Vemos críticas não ser consideradas porque são percebidas
como acusação moral ilegítima
A polarização não é apenas a separação da sociedade em dois
campos políticos antagônicos. Com ela, vêm também a desqualificação do
adversário e insensibilidade às suas críticas. Quando instituições são
hegemonizadas por um dos polos, seu caráter público é comprometido porque as
autoridades que as controlam sentem que não precisam responder a críticas
“desqualificadas”. Precisamos entender como opera esse mecanismo e atuar em
sentido contrário, para garantir que sigam funcionando de modo republicano num mundo
dividido.
Uma famosa história da infectologia serve
de ilustração sobre esse ponto. Em meados do século XIX, a febre puerperal,
após o parto, era amplamente disseminada e matava até 30% das pacientes que
davam à luz nos hospitais. O médico húngaro Ignaz Semmelweis, que trabalhava
em Viena,
notou que o índice alto de mortalidade só existia na ala atendida por médicos
profissionais, enquanto na ala das parteiras e doulas o índice era menor.

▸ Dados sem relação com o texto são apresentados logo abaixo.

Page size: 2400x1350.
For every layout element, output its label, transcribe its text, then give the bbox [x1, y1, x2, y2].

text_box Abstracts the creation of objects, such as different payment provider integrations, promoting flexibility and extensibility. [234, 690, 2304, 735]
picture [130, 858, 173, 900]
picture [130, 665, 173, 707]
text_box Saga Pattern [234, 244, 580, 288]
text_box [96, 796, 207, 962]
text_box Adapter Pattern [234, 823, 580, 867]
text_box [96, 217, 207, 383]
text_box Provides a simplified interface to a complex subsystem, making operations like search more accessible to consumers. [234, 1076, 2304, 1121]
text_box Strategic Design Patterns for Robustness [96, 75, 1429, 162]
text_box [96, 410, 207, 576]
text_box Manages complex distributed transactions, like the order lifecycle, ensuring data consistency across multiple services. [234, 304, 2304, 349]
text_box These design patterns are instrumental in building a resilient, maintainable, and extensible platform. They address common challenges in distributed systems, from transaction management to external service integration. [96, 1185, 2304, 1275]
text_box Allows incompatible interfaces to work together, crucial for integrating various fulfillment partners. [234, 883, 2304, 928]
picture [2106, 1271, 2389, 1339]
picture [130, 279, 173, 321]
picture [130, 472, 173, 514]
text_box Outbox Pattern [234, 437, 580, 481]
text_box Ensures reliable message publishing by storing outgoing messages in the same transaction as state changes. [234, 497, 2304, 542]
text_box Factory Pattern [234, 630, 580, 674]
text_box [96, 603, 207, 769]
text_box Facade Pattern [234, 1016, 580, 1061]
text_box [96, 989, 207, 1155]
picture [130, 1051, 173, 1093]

Quando um cirurgião, colega de Semmelweis, morreu com os mesmos sintomas das
parturientes depois de se cortar acidentalmente com o bisturi, ele teve uma
intuição: os médicos carregavam partículas infecciosas dos cadáveres que
manipulavam noutras alas do hospital para as mulheres em trabalho de parto.
Semmelweis ordenou então que todos os médicos lavassem as
mãos com uma solução de cloro antes de atender as pacientes. Os resultados
foram imediatos: a taxa de mortalidade caiu para menos de 2%. Foi uma das
primeiras descobertas médicas baseadas no que mais tarde se tornaria a teoria
dos germes. Mas, apesar das estatísticas mostrando a eficácia de lavar as mãos,
a comunidade médica reagiu com hostilidade. Muitos médicos se recusaram a
aceitar que eles próprios eram responsáveis pela morte das mulheres. O próprio
diretor da maternidade se recusou a implementar permanentemente o protocolo de
lavagem das mãos. Semmelweis terminou demitido e caiu em descrença. Aos 47
anos, foi internado à força num asilo psiquiátrico na Hungria, onde
morreu em decorrência de maus-tratos.
O episódio é conhecido e discutido na filosofia da ciência.
Para Thomas Kuhn, mostra como a ciência resiste à mudança de paradigmas. Para
Karl Popper, evidencia as deficiências de uma ciência que não aceita a
falseabilidade de crenças prévias. Na historiografia da medicina, porém, um
elemento é destacado: os médicos da época de Semmelweis não aceitavam que
matavam suas pacientes por não lavar as mãos. Não apenas rejeitaram a ideia,
mas ficaram ofendidos e indignados com a sugestão de que eram os responsáveis
pelas mortes. O argumento de Semmelweis não foi recebido como descoberta
científica, mas como acusação moral e pessoal que tornou a comunidade médica
completamente surda às críticas.
É fácil ver o paralelo com a política polarizada. Na
polarização, também vemos críticas não ser consideradas porque são percebidas
como acusação moral ilegítima.
Nas universidades, não levamos em consideração as críticas
feitas pela direita de que há falta de pluralismo político nas ciências humanas
e sociais. Não as escutamos porque as vemos como um ataque ilegítimo, vindo de
atores desqualificados política e intelectualmente. Acontece o mesmo, de
maneira invertida, com a polícia, que apenas despreza as críticas da esquerda a
seus abusos de autoridade. Para a polícia, elas não vêm de pessoas de bem cuja
preocupação precisa ser levada em conta. Vemos a mesma situação também na
relação da Justiça brasileira com certos movimentos sociais de direita. Seus
apelos, mesmos os razoáveis, nunca são ouvidos porque vêm de quem a Justiça
entende atacar a democracia.
Universidade, polícia e Justiça não servem apenas a uma
parte, mas à coletividade. No decorrer do tempo, o fosso que separa as
instituições de seus críticos só se aprofunda, com as críticas se tornando cada
vez mais passionais e indignadas, enquanto as posturas institucionais são cada
vez mais consolidadas, num ciclo de reforço da parcialidade e alienação
institucional.
Se queremos preservar o caráter republicano de nossas
instituições, elas precisam reaprender a ouvir. Críticas incômodas não devem
ser descartadas como ataques, mas analisadas com consideração e compromisso
público. Olhem para a História e olhem para o exterior. Instituições que
ignoram o que diz uma parte grande da sociedade não apenas traem sua função
pública, mas pavimentam seu próprio colapso.